• **SOURCE TEXT**
A little over a decade ago, American ingenuity assured that America would have ample, domestic supplies of natural gas for years to come. Creative geologists and engineers worked together to figure out how to get gas out of shale that is a mile, to two miles, deep underground.

This effort was successful beyond anyone’s imagination and has led to a long period of low, natural-gas prices for us consumers.

Our nation now has one of the largest gas reserves in the world and lowest cost to the consumer.

And I am glad that America has an abundance of this cheap, clean, and versatile energy source.

As a boy living in 1940s Tennessee, my family heated our home with a coal-burning furnace. Monthly, the coal truck would arrive and pour tons of coal down a chute into a small room in our basement (the coal bin). Each morning, my dad would shovel coal into the furnace after removing the previous night’s production of ash and clinkers. lt was a thrill when my dad deemed that I was old enough to remove clinkers myself. Of course, the thrill wore off in about a week.

When my family moved to Pennsylvania, our new house contained an unexpected blessing,—a natural gas furnace. No longer did coal storage have to take up space in the basement, or coal have to be shoveled every morning, or ash and clinkers have to be taken out each morning.

lnstead, gas was automatically delivered, when needed, through a pipeline.

• **AIM**
Reproduce the whole natural gas text above word for word, from beginning to end.

• **STORED ROWS**
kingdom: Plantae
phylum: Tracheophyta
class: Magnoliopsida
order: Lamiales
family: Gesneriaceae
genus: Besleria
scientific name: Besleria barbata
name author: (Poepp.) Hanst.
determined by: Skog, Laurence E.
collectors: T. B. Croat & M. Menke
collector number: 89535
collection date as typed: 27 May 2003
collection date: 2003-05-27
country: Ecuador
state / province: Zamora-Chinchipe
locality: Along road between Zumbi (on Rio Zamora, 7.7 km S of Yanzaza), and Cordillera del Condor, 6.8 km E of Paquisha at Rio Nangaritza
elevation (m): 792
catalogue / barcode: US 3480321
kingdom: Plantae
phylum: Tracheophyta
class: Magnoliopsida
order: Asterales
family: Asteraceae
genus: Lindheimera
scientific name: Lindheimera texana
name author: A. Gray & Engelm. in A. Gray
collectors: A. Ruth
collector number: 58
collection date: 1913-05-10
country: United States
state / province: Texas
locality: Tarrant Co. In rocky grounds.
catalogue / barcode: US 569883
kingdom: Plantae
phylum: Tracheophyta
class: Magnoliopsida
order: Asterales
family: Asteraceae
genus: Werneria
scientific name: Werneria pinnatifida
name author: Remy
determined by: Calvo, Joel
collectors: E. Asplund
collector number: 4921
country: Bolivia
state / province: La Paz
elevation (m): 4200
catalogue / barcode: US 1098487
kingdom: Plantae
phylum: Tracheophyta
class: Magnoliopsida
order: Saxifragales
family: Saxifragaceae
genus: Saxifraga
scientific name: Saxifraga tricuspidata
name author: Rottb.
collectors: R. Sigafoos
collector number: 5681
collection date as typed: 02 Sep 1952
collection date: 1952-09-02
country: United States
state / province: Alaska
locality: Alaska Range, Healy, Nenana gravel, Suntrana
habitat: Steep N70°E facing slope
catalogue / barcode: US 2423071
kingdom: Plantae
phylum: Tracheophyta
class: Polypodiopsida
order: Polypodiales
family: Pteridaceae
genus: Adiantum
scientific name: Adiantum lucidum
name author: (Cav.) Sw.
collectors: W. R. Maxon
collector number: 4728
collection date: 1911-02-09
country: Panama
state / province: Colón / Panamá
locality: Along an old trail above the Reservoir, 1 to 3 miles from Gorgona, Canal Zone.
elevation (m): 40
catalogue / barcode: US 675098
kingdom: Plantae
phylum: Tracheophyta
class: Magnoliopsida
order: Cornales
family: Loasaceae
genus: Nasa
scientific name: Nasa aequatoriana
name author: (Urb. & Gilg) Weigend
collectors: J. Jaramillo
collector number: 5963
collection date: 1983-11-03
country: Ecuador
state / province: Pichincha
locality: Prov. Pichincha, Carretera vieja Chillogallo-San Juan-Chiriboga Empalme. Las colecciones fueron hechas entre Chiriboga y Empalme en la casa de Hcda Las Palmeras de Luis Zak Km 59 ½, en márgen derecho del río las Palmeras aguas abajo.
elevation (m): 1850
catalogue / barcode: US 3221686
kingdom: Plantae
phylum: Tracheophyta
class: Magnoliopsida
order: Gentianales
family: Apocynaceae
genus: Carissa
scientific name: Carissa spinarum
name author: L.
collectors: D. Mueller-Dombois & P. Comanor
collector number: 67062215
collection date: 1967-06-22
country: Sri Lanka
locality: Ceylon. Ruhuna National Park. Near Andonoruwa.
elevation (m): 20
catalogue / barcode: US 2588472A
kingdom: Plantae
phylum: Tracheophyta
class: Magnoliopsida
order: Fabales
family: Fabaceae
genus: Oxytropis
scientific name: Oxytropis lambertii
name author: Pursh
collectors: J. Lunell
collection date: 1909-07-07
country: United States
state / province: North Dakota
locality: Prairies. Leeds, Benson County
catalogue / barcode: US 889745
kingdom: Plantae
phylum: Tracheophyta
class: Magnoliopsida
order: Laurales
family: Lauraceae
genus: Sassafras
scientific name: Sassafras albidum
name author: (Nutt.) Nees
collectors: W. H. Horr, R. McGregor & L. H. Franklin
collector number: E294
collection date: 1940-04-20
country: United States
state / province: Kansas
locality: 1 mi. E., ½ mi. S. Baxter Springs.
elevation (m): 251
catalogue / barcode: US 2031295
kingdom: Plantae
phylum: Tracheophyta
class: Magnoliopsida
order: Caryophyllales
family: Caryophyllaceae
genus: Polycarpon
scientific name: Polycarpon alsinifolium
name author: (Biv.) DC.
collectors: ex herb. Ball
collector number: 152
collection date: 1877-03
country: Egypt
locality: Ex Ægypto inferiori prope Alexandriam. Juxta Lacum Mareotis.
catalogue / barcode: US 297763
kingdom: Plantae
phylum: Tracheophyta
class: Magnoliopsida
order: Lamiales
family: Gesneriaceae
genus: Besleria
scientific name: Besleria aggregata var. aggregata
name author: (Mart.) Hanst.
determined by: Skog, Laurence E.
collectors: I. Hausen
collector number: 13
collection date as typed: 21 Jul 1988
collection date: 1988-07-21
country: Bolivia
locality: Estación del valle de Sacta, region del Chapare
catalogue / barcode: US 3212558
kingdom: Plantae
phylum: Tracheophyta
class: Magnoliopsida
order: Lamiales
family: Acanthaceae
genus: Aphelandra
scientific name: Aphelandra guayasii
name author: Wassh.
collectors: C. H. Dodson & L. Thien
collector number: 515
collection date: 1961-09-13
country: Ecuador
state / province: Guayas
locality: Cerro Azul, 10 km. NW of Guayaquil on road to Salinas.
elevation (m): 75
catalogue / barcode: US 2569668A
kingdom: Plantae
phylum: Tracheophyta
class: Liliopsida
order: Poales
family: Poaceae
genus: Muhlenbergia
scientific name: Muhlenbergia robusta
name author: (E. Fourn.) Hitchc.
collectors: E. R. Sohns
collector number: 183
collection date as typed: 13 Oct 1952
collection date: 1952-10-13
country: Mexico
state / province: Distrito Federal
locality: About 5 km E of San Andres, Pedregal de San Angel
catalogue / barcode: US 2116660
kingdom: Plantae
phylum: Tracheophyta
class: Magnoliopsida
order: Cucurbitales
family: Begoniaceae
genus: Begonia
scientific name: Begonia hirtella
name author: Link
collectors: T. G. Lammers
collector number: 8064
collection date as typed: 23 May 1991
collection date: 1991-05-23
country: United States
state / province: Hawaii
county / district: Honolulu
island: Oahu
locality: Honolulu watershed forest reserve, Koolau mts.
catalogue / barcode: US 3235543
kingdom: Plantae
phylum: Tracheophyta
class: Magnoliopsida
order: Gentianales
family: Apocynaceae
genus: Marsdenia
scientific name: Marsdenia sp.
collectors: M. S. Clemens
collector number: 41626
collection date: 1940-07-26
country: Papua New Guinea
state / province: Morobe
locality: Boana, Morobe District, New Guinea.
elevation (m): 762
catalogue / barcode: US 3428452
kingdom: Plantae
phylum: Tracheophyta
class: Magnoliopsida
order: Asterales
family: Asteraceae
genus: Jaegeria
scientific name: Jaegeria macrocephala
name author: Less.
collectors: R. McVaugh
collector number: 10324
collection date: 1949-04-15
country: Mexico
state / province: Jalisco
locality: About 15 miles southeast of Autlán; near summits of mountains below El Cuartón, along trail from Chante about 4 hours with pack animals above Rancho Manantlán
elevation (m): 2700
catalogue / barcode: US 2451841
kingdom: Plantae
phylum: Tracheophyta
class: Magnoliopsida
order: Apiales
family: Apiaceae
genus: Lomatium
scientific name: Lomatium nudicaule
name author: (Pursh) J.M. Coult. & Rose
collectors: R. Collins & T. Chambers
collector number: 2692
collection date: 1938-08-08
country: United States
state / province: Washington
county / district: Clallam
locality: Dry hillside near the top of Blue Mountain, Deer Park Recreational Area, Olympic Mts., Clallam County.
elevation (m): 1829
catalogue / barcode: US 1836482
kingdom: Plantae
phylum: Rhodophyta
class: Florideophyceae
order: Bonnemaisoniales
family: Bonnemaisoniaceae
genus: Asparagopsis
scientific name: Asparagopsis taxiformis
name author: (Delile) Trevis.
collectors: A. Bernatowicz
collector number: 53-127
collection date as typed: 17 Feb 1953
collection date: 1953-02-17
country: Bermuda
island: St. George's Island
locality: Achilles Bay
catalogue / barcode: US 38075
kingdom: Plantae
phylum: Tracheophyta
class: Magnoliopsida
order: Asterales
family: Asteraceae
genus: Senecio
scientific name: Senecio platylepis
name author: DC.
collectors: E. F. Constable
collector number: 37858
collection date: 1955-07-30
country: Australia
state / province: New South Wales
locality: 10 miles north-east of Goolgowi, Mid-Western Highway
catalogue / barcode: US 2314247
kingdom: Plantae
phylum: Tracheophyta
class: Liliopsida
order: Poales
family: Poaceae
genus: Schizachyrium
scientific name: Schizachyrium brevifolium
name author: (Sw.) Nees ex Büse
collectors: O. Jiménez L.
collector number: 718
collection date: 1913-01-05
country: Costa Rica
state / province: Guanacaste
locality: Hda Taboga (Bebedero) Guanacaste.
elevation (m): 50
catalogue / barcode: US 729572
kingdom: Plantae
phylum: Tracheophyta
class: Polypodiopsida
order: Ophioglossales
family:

• **ANSWER FOR THE TASK**
A little over a decade ago, American ingenuity assured that America would have ample, domestic supplies of natural gas for years to come. Creative geologists and engineers worked together to figure out how to get gas out of shale that is a mile, to two miles, deep underground.

This effort was successful beyond anyone’s imagination and has led to a long period of low, natural-gas prices for us consumers.

Our nation now has one of the largest gas reserves in the world and lowest cost to the consumer.

And I am glad that America has an abundance of this cheap, clean, and versatile energy source.

As a boy living in 1940s Tennessee, my family heated our home with a coal-burning furnace. Monthly, the coal truck would arrive and pour tons of coal down a chute into a small room in our basement (the coal bin). Each morning, my dad would shovel coal into the furnace after removing the previous night’s production of ash and clinkers. lt was a thrill when my dad deemed that I was old enough to remove clinkers myself. Of course, the thrill wore off in about a week.

When my family moved to Pennsylvania, our new house contained an unexpected blessing,—a natural gas furnace. No longer did coal storage have to take up space in the basement, or coal have to be shoveled every morning, or ash and clinkers have to be taken out each morning.

lnstead, gas was automatically delivered, when needed, through a pipeline.